**Activity**
As you write out the lines from the one containing "Based on the photo, judging" through the last line of the records, keep them exact and leave out pictures.
++++++
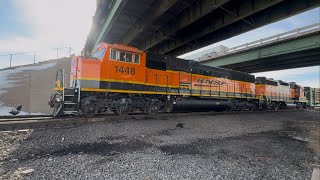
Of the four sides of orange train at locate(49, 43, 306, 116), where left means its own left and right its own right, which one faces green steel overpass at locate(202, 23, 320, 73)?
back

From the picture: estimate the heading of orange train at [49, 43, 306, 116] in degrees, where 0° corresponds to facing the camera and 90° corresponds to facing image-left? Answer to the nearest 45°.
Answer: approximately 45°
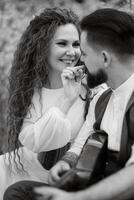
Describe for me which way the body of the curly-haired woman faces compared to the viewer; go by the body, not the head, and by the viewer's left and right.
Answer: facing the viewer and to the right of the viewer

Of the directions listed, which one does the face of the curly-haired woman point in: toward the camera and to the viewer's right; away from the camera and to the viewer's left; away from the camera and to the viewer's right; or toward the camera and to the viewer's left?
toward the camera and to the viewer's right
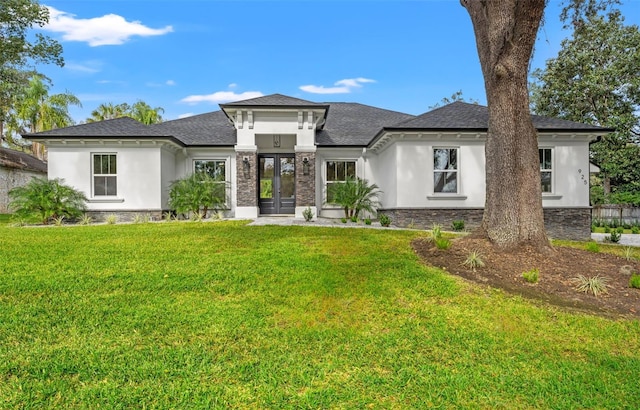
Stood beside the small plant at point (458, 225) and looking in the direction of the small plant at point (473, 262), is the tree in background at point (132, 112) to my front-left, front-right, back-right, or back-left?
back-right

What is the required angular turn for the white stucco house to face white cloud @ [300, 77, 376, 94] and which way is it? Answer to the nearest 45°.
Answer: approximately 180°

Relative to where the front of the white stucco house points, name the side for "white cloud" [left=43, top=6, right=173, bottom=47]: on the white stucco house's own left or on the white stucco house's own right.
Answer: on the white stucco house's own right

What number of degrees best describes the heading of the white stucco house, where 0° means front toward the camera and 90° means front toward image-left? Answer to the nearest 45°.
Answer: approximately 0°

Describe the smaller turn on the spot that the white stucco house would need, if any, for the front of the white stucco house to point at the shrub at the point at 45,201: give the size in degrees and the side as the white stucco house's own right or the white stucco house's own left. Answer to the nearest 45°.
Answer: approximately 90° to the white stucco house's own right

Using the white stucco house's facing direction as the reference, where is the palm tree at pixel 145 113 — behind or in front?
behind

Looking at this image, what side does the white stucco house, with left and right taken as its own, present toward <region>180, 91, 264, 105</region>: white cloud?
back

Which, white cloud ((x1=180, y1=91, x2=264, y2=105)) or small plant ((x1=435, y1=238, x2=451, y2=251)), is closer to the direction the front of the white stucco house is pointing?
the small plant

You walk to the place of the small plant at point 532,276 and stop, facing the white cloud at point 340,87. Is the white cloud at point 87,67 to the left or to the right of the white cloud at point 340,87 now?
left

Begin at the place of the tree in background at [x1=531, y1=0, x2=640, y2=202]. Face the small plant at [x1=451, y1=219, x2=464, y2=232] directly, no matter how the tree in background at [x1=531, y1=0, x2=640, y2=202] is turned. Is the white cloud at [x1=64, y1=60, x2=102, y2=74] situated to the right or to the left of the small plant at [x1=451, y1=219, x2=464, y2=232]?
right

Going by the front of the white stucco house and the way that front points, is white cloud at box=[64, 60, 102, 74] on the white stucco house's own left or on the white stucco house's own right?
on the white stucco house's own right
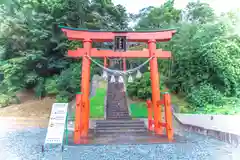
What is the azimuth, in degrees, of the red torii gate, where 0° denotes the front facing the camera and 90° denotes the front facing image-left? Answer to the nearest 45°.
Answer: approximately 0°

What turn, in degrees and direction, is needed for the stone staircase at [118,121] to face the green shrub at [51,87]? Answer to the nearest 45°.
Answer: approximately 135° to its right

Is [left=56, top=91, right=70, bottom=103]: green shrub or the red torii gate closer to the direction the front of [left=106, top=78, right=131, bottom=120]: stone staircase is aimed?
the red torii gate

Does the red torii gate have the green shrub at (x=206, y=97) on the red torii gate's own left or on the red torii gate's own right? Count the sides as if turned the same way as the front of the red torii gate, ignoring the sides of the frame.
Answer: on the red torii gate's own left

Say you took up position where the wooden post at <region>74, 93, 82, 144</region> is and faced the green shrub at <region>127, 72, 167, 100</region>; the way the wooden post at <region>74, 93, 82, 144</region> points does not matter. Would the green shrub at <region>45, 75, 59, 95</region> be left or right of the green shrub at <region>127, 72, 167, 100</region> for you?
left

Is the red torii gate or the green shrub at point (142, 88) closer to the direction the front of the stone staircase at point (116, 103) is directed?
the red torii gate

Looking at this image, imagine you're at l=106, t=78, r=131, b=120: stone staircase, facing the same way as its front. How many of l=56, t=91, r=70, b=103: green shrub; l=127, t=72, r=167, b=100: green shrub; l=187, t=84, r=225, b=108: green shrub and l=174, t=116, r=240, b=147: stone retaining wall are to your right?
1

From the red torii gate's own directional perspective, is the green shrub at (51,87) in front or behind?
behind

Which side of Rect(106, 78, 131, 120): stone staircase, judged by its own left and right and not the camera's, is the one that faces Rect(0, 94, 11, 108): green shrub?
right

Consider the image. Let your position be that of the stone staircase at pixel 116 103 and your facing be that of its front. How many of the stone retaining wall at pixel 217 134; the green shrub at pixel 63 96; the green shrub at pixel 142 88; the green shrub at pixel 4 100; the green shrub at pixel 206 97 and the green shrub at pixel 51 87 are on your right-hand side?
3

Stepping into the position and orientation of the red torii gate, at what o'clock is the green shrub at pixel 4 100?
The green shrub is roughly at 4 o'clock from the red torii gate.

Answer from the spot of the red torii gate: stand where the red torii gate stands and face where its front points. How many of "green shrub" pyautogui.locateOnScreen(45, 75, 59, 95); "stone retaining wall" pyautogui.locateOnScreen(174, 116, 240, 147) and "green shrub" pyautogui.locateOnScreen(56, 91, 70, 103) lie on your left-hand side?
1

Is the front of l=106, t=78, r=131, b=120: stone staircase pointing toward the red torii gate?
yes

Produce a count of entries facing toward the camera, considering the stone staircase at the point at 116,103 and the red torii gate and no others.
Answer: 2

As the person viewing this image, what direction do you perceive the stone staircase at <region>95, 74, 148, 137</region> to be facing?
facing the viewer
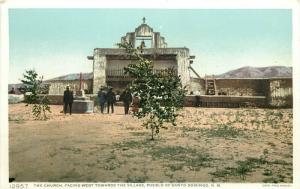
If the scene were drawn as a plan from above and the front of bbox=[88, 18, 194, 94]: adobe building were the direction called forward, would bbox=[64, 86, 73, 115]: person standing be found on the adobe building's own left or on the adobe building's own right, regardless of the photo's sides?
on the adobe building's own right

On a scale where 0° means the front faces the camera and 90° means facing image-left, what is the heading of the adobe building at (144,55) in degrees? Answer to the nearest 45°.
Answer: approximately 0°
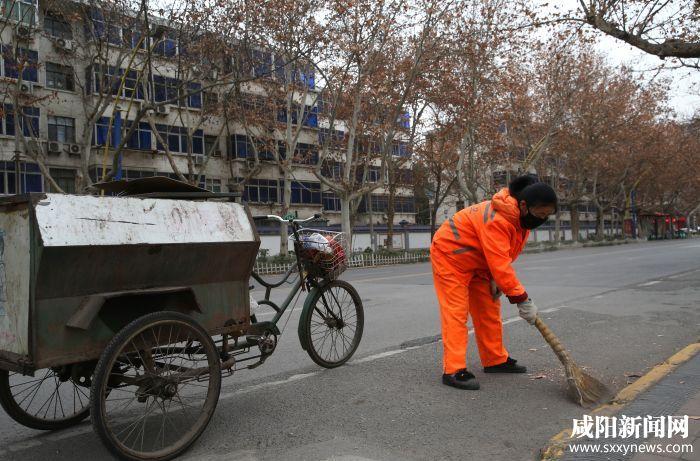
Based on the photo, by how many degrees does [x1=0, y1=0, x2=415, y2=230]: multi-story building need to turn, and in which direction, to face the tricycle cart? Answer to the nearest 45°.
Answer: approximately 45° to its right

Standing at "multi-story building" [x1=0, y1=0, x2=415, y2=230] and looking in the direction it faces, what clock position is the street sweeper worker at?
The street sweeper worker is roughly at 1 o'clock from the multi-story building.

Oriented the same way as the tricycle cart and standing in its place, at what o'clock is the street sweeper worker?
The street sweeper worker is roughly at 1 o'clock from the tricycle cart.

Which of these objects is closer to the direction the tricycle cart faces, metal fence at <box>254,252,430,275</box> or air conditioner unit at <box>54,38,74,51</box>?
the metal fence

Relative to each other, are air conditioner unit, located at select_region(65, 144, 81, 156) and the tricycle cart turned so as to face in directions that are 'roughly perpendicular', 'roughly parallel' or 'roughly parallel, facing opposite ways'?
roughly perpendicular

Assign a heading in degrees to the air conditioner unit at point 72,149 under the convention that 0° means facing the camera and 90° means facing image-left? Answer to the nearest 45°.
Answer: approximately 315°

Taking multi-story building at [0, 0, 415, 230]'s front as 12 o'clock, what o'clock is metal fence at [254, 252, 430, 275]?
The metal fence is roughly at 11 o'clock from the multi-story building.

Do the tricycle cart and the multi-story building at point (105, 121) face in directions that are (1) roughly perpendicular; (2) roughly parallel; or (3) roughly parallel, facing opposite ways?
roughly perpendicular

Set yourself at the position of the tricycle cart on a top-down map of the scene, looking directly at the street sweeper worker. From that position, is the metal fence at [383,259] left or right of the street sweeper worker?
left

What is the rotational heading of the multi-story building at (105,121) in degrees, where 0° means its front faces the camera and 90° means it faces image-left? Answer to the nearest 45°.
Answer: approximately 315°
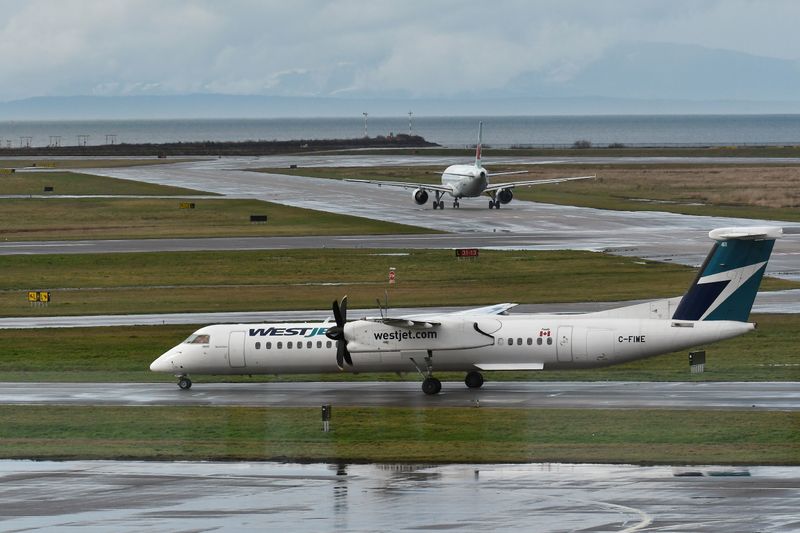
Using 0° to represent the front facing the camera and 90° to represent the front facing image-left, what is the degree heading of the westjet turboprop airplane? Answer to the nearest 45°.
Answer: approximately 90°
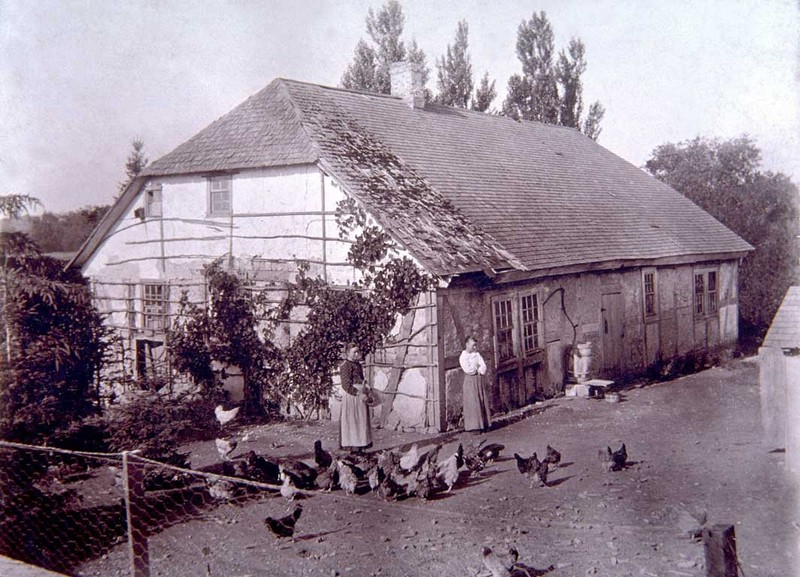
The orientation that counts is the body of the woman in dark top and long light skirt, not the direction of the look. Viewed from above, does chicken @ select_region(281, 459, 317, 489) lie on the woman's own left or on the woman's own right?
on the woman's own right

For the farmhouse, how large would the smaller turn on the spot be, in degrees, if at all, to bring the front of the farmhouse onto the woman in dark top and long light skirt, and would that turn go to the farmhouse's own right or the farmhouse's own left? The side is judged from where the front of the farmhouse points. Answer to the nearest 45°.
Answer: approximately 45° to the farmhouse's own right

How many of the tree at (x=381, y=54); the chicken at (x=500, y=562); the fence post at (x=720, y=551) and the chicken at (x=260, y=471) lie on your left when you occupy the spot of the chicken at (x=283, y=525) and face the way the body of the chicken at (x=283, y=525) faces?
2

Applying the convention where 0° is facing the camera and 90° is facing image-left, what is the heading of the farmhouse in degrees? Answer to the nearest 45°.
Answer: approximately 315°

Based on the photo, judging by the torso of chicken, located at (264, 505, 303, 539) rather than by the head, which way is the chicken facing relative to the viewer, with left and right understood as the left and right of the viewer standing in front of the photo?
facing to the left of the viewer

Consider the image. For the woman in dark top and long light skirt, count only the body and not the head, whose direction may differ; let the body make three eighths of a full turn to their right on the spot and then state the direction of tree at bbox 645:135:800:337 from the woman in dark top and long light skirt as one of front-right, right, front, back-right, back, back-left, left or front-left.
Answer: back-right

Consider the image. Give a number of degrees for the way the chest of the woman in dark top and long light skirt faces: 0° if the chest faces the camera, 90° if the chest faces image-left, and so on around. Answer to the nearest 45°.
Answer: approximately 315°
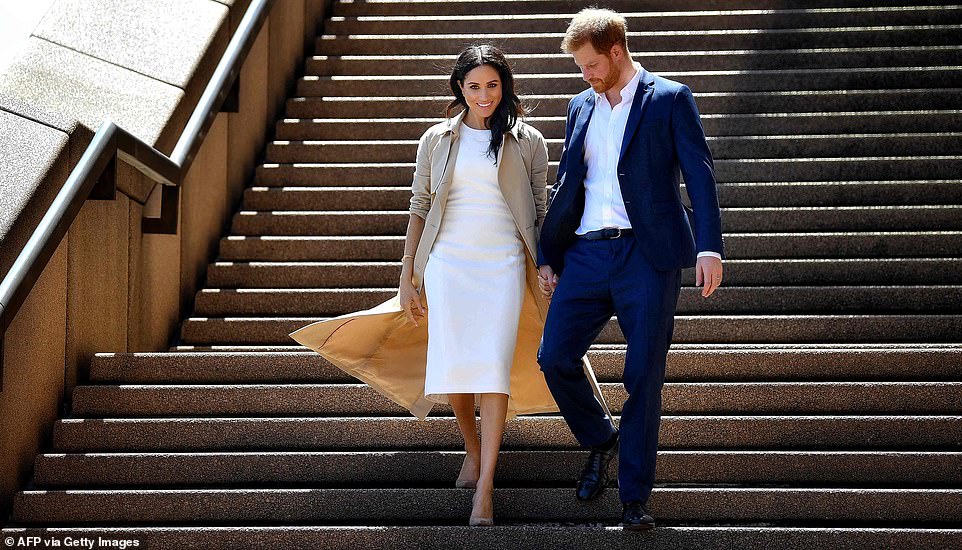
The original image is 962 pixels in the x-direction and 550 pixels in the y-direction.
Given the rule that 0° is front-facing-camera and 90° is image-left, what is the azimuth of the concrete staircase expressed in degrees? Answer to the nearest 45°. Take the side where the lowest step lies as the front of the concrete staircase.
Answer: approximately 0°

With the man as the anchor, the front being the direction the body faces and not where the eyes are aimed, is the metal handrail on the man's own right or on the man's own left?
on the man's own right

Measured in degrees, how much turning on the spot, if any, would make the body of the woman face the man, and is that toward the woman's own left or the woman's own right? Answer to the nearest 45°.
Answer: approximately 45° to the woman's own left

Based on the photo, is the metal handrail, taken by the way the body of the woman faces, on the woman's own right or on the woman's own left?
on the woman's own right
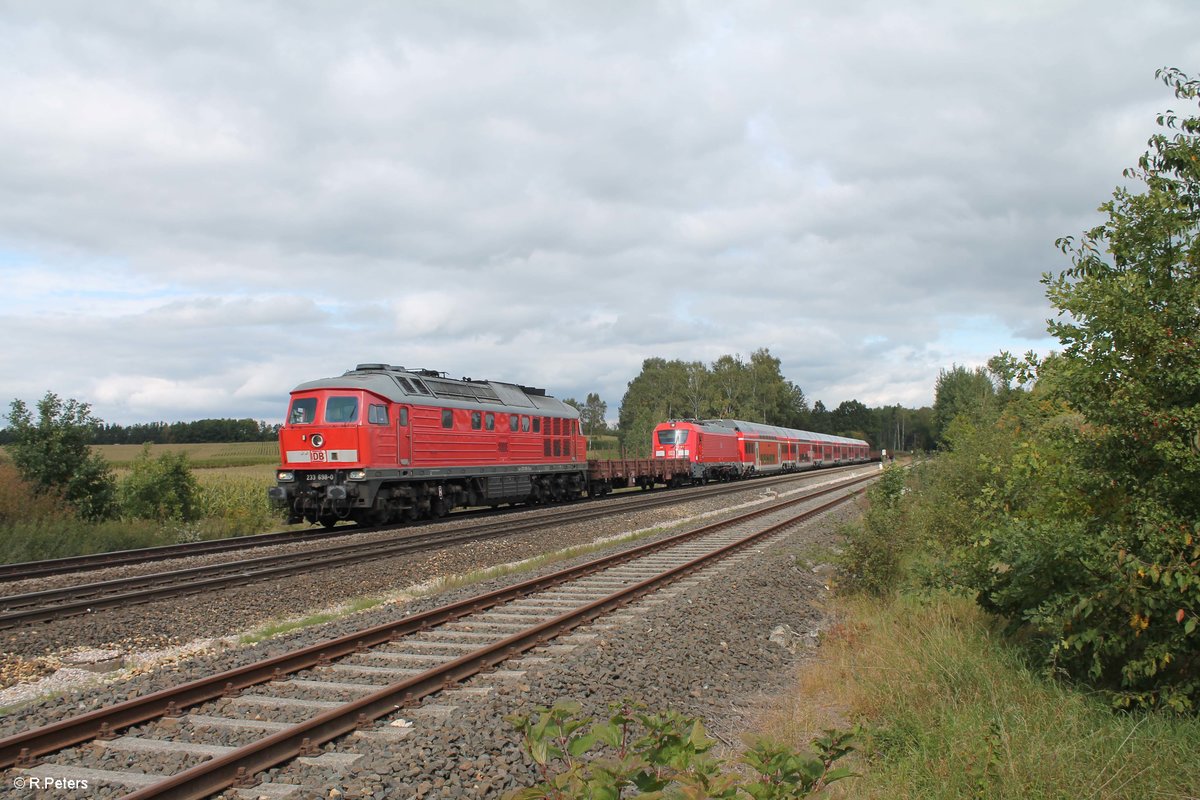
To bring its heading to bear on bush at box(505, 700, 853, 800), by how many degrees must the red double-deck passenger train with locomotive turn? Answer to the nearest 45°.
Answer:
++++++
**Response to this task**
Based on the photo, judging by the torso of chicken, located at (264, 505, 303, 539) rather than by the head, which way is the chicken facing relative to the viewer, with left and right understood as the left and right of the viewer standing in front of the photo?
facing to the left of the viewer

Consider the image. For the woman in dark top and long light skirt, count only the body and not the head, whose direction may differ; let the body make three eighths of a full turn to their right on the spot and then state the direction of tree at bbox 645:135:800:337 from the woman in dark top and long light skirt as one of front-right, right, front, back-right, back, back-left, left or front-left.
Answer: back-right

Consider the image. Give a number of degrees for the way the chest of the woman in dark top and long light skirt faces: 0° if the chest faces the camera, 90° if the chest faces image-left, and so on around. Answer to the nearest 45°.
Answer: approximately 315°
The original image is 962 pixels in the x-direction and 550 pixels in the y-direction.
Given the rule that 0° is front-facing-camera and 90° is image-left, what is the azimuth of the concrete staircase expressed in degrees? Answer to the nearest 45°. Take the side where the lowest step lies as the front of the concrete staircase.
Answer: approximately 0°

With the man as the anchor, the front being the direction the body faces and not where the eyes are aimed, is the metal handrail on the man's own right or on the man's own left?
on the man's own right

Measured in degrees, how much turning on the spot, if any, would make the body of the woman face the man, and is that toward the woman's own left or the woman's own right? Answer to the nearest 45°.
Answer: approximately 45° to the woman's own left

Based on the photo, is the metal handrail, taken by the way the body of the woman faces, on the woman's own right or on the woman's own left?
on the woman's own right
To bring its heading to bear on bush at box(505, 700, 853, 800), by how many degrees must the red double-deck passenger train with locomotive turn? Answer to the nearest 45°.
Answer:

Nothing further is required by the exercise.